Pukul 14. 40 Wita dua orang Meo tiba. Seperti lainya membawa pinang dan bambu berisikan air yang diambil dari tujuh lokasi sumber mata air keramat di Oeleu-Suspin, Oelnitep, Tailneon, Naisleu (Belakang Masjid Kodim), Nisani (Benpasi), Tasi (Maumolo), dan Son Oel -Inbate. Air itu akan dimasukkan ke dalam periuk tanah di Tola Feotnaij (rumah adat).
"Saat curah hujan tak menentu, dengan air itu akan dilakukan upacara adat untuk turunkan hujan dan sebagai bahan percikan air berkat untuk para pembawa Maus (Para masyarakat yang membawa padi dan jagung)," jelas Yohanes Sanak.

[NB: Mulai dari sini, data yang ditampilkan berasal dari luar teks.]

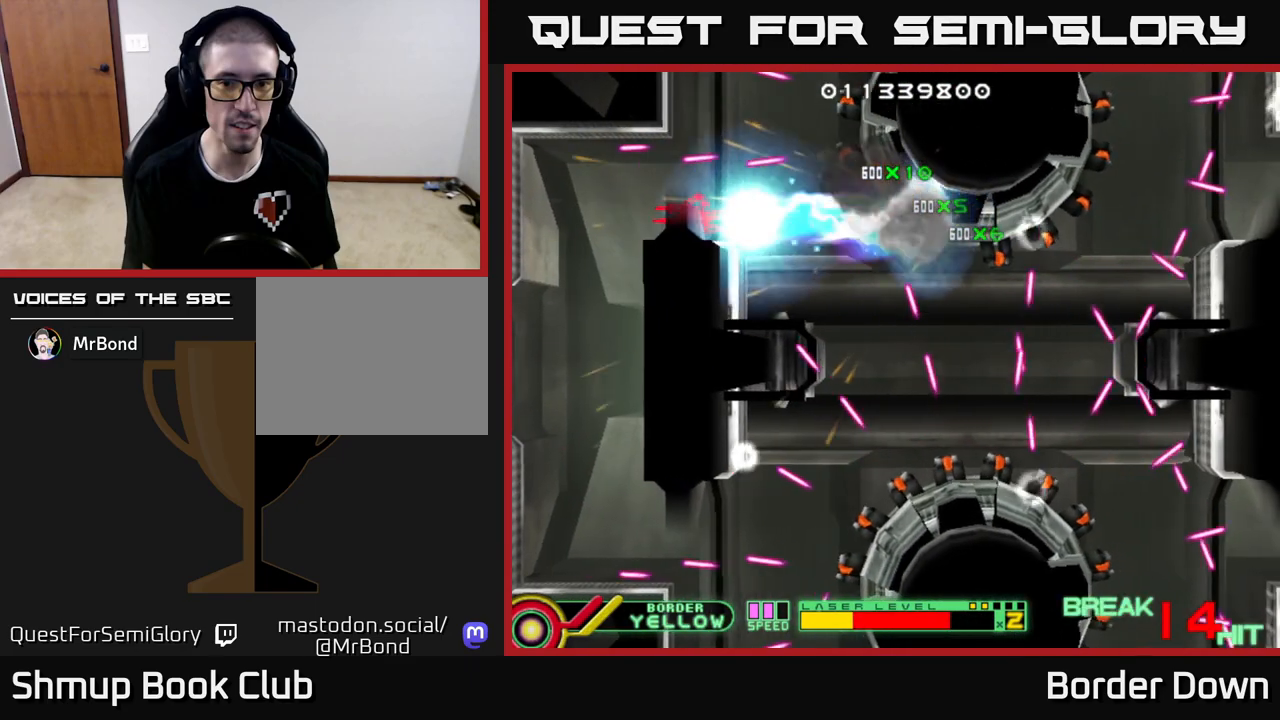
{"buttons": ["B", "DPAD_DOWN"], "left_stick": "center", "right_stick": "center", "events": [[100, "DPAD_UP", "up"], [183, "DPAD_DOWN", "down"], [417, "DPAD_RIGHT", "up"]]}
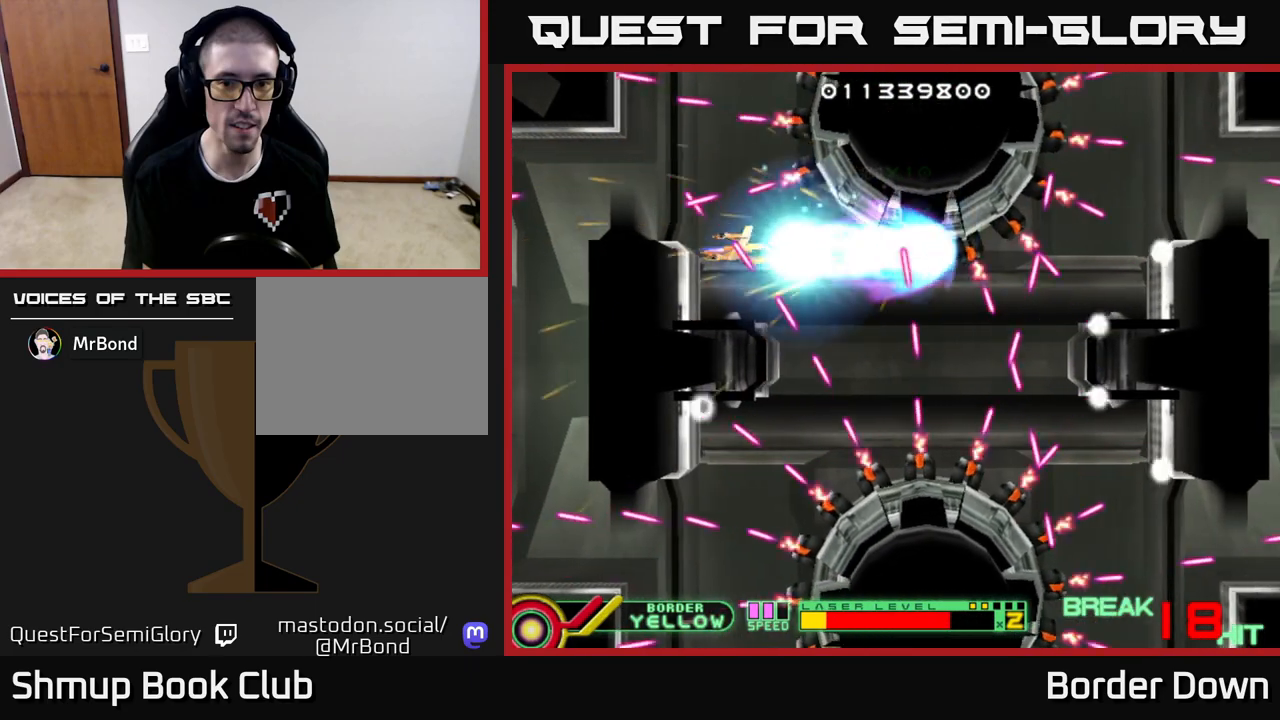
{"buttons": ["B", "DPAD_DOWN"], "left_stick": "center", "right_stick": "center", "events": []}
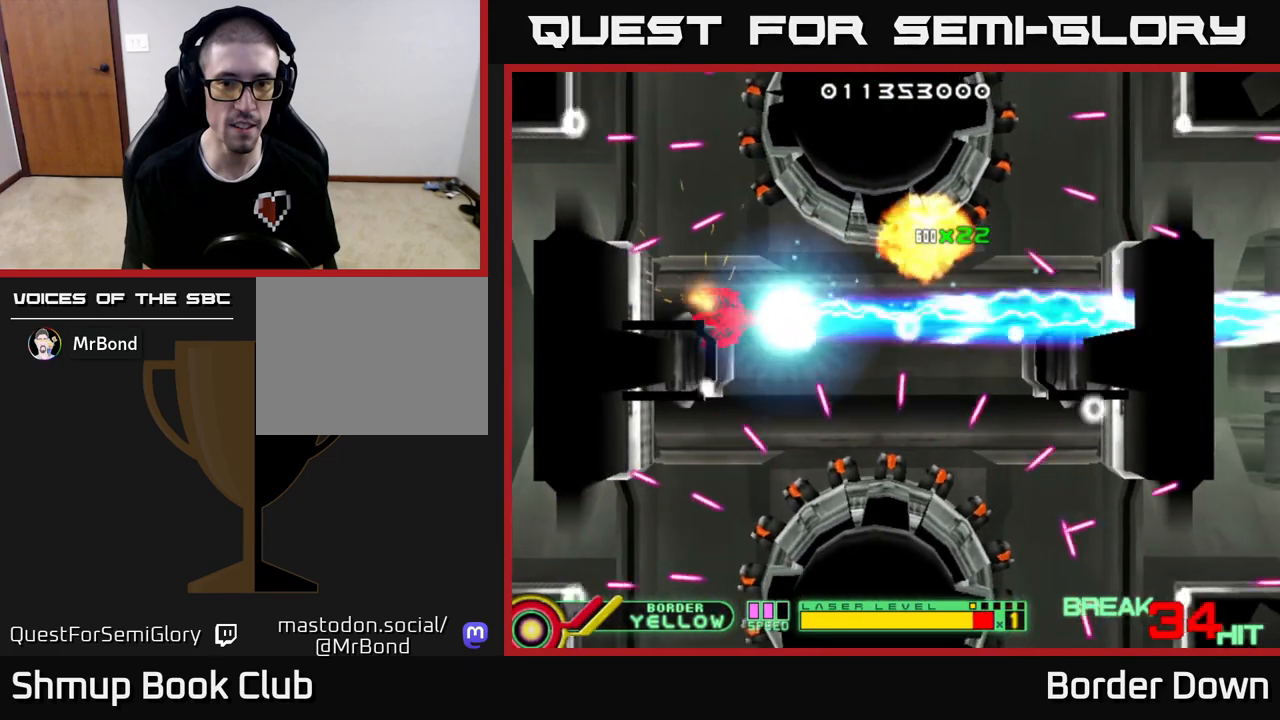
{"buttons": ["B", "DPAD_DOWN", "DPAD_LEFT"], "left_stick": "center", "right_stick": "center", "events": [[283, "DPAD_LEFT", "down"]]}
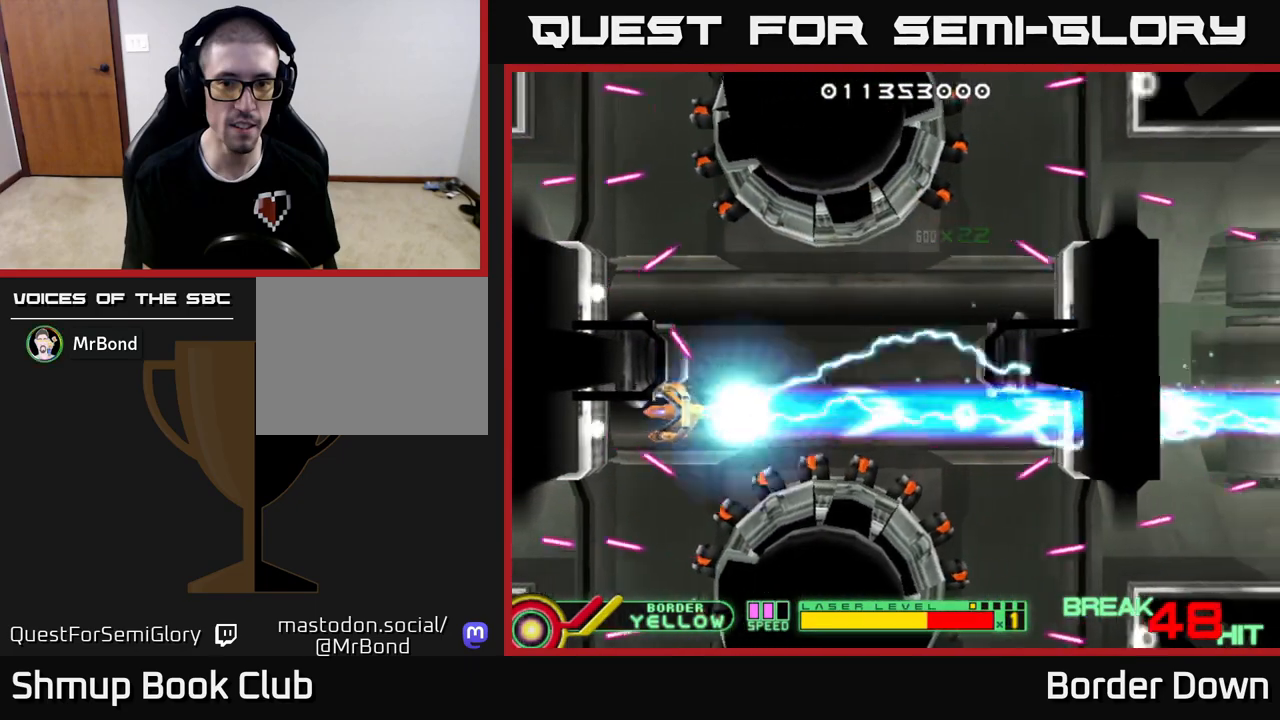
{"buttons": ["B", "DPAD_DOWN", "DPAD_LEFT"], "left_stick": "center", "right_stick": "center", "events": [[183, "DPAD_LEFT", "up"], [417, "DPAD_LEFT", "down"]]}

Bambu dan pinang langsung ditaruh pada sebatang kayu bercabang tiga yang ditancapkan dalam tanah di depan Sonaf. Bagian bawah kayu yang disebut Haumonef itu dikelilingi tumpukan batu yang diatur rapi mengelilingi tiang pohon. Cabang kayu yang di tengah ukurannya lebih tinggi daripada dua cabang lainnya. Posisinya di bagian timur menghadap ke arat barat. Di antara ketiga cabang, diletakkan sebuah batu berbentuk lempeng sebagai tempat persembahan darah hewan kurban.
Upacara Tama Maus
Sesepuh Sonaf Bikomi Maslete, Baltasar Sanak, didampingi penerjemah Bahasa Dawan, Yohanes Sanak mengatakan, setelah satu minggu perjalanan para Tobe dan Meo mengelilingi wilayah Kerajaan Bikomi dan kembali ke Sonaf Bikomi Maslete akan dilanjutkan upacara Tama Maus.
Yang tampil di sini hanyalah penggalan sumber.